Too often I have taken it for granted that I have such an astute sense of hearing. I notice a fridge humming, clock ticking, tap dripping, neighbour sneezing. But am I REALLY listening? Sometimes I think, we think we are so good at multi-tasking that we are not fully present when we are appearing to be ‘listening.’
It may come as no surprise that as a pianist, my most inspirational composer is Ludwig Van Beethoven. As most know, lost during his musical career, he lost his sense of hearing. A composer who did not stop writing music on account of that, however.
I strongly urge musicians of all ages and abilities to listen, not simply to hear what is being said or the overall music that is played but to REALLY LISTEN attentively. Paying close attention to the details, inflections, mood each and every little aspect. Life is too short to not ‘feel’ the music. We can play so much better when we learn to listen better.
If Beethoven had given up composing, I am sure everyone around him would have accepted that as ‘fair enough’ especially in view of his circumstances. But he didn’t. When you feel like throwing the towel in with a tricky piece of music, remember that. I know I do!
I like the phrase ‘listen, not simply for your turn to speak.’ The last time I couldn’t sleep I listened to Beethoven’s Sonata no.8 in C Minor. For me, it was so beautiful to listen to that I didn’t want to fall asleep until the music had finished playing. Entitled by Beethoven as ’emotional’ was an understatement!
I was listening not simply to the tune but to the spaces in between the notes played. The rests, the quieter sections and steady chords punctuating the melodic notes and felt I was really properly listening to this music at about 4:00am with its due concentration for the first time in my life. In my opinion, this piece of piano music has it all…

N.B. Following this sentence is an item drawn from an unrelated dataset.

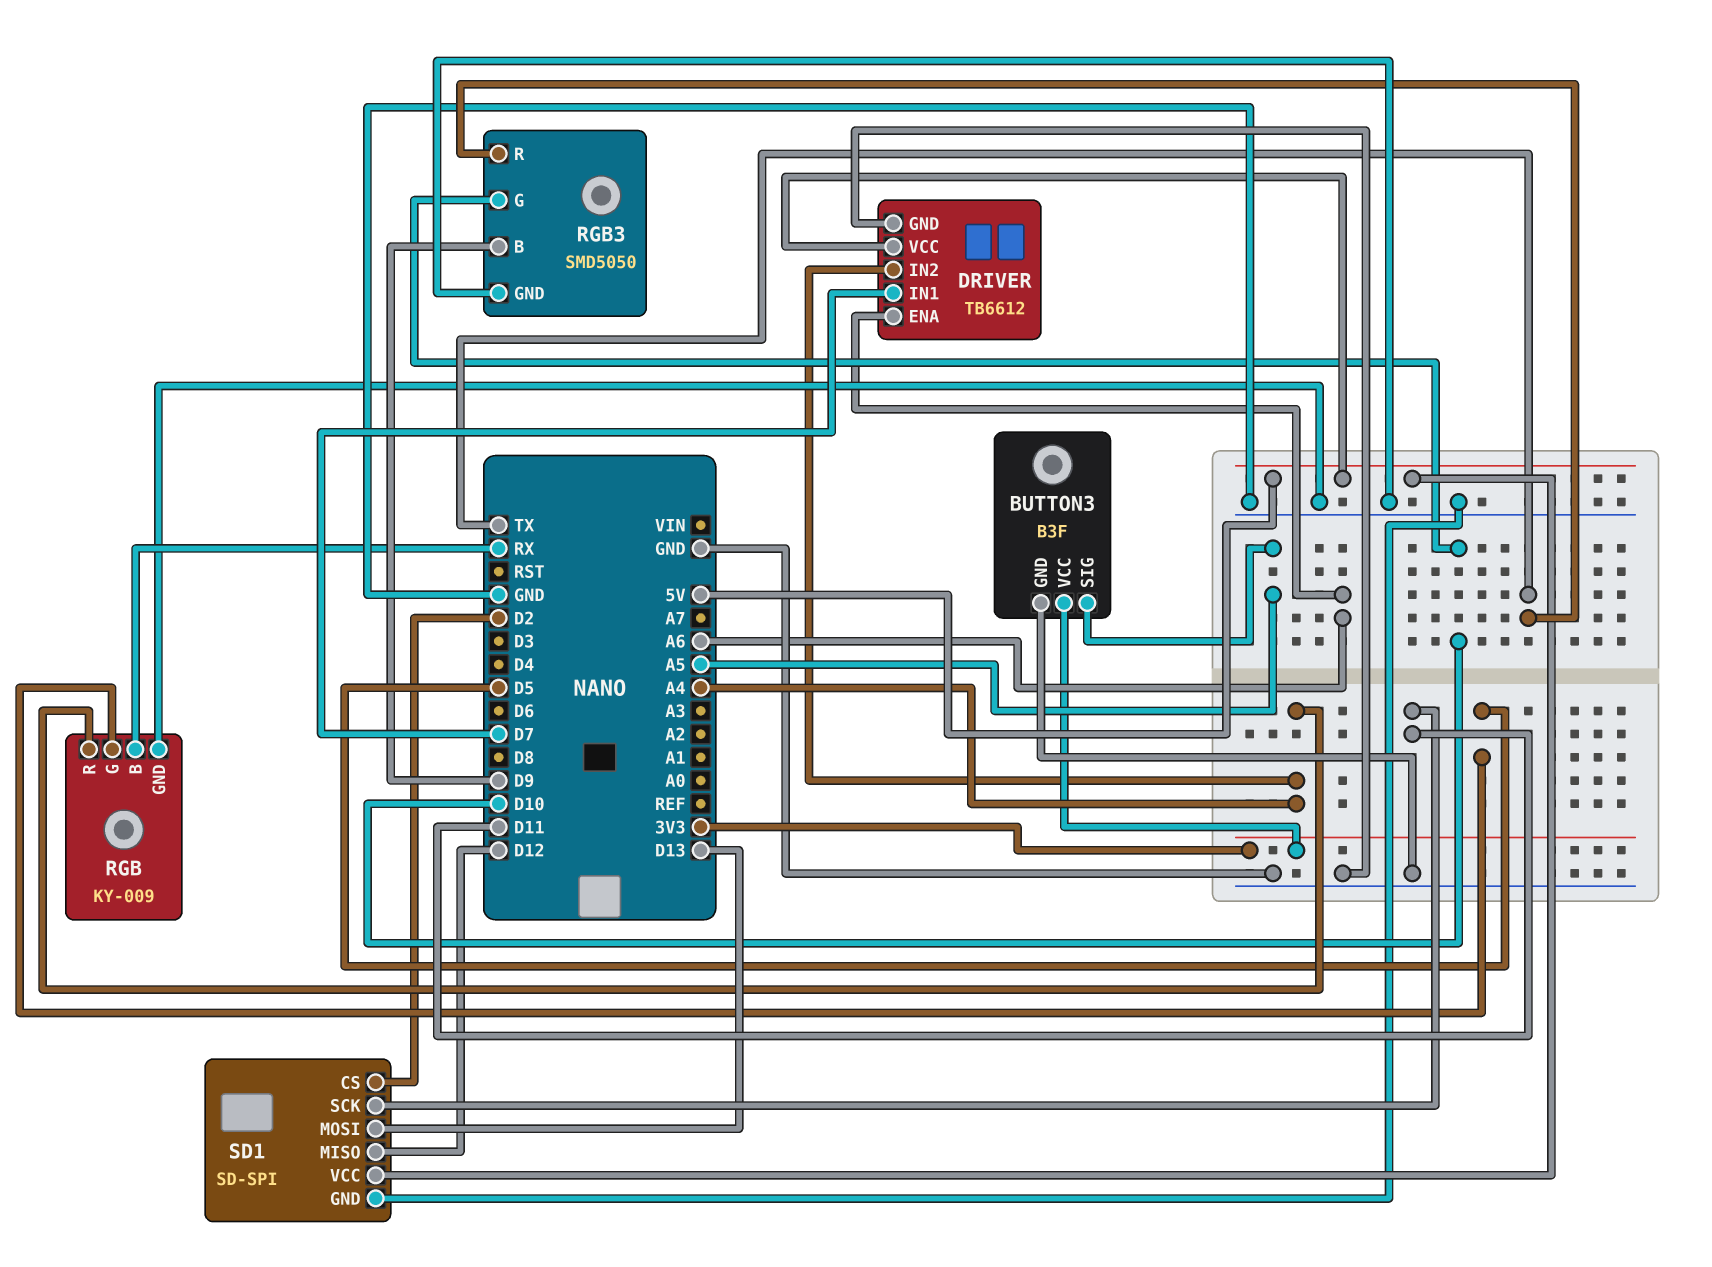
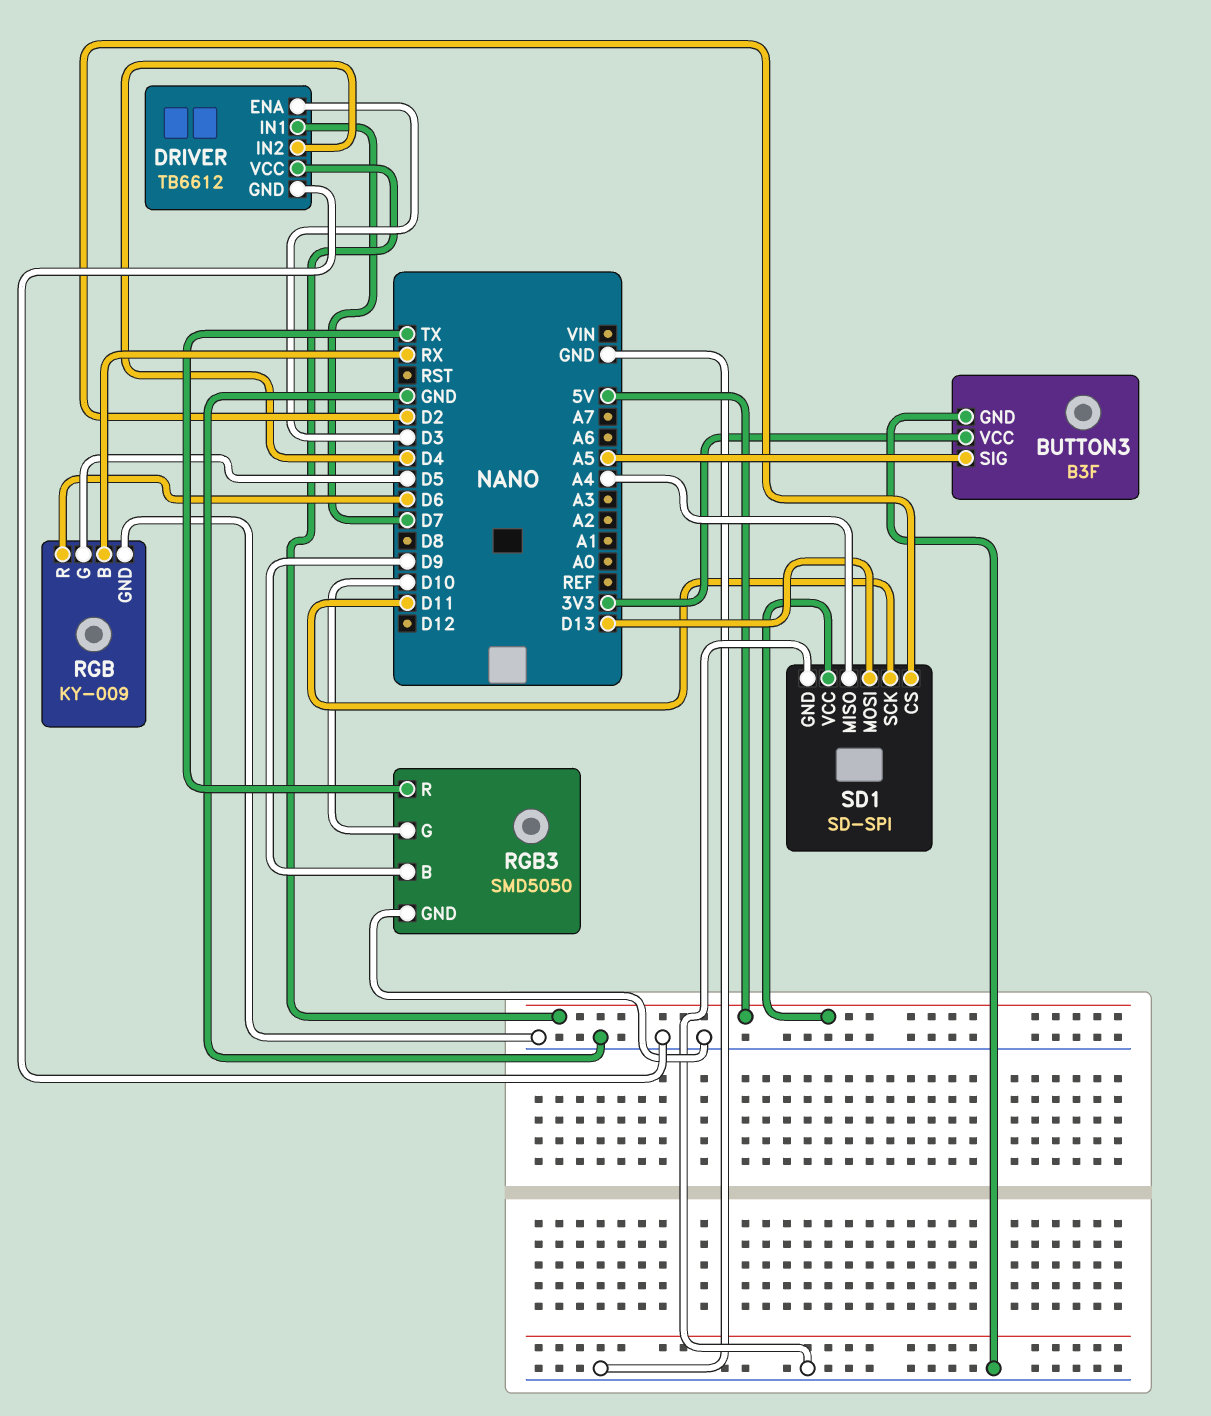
DRIVER pin ENA: A6 -> D3
DRIVER pin IN2: A4 -> D4
RGB pin R: A4 -> D6
SD1 pin MISO: D12 -> A4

I based my thesis on Beethoven’s Piano Sonatas because when I was learning to play one of his Piano Sonatas for my piano diploma, I found his whole story so interesting. Beethoven was not conventional. He often broke away from typical stylistic musical boundaries of his time. He pushed the piano and other instruments to their edge when it came to musical expression. He composed not only piano music but a great many works, including symphonies for the orchestra, despite his struggle with hearing. When it is all too easy to give up, his music inspires me. It reminds me that if someone who loses the ability to hear can continue writing, playing, conducting music… I have zero excuse to stop learning, improving, reflecting and sharing my music. Beethoven had the same hours in the day as us all. 😉
Surely no contradiction is more inexplicable than that a composer slowly but surely losing his hearing was able to compose some of the greatest music ever written.John Suchet, 2002.
One reply to “Are we listening? Or just hearing?”
Some people are natural listeners, but for others listening is a skill that has to be practised patiently. Over time I’ve certainly started properly ‘listening’ to music more – not because I have to, but because I appreciate being able to and because I want to take in as much of it as possible.
One recent recording that has really blown me away is ‘Good Night, a selection of berceuses by French pianist Bertrand Chamayou. It really brings me in and the music envelops you as you listen. It’s also good for listening at night time!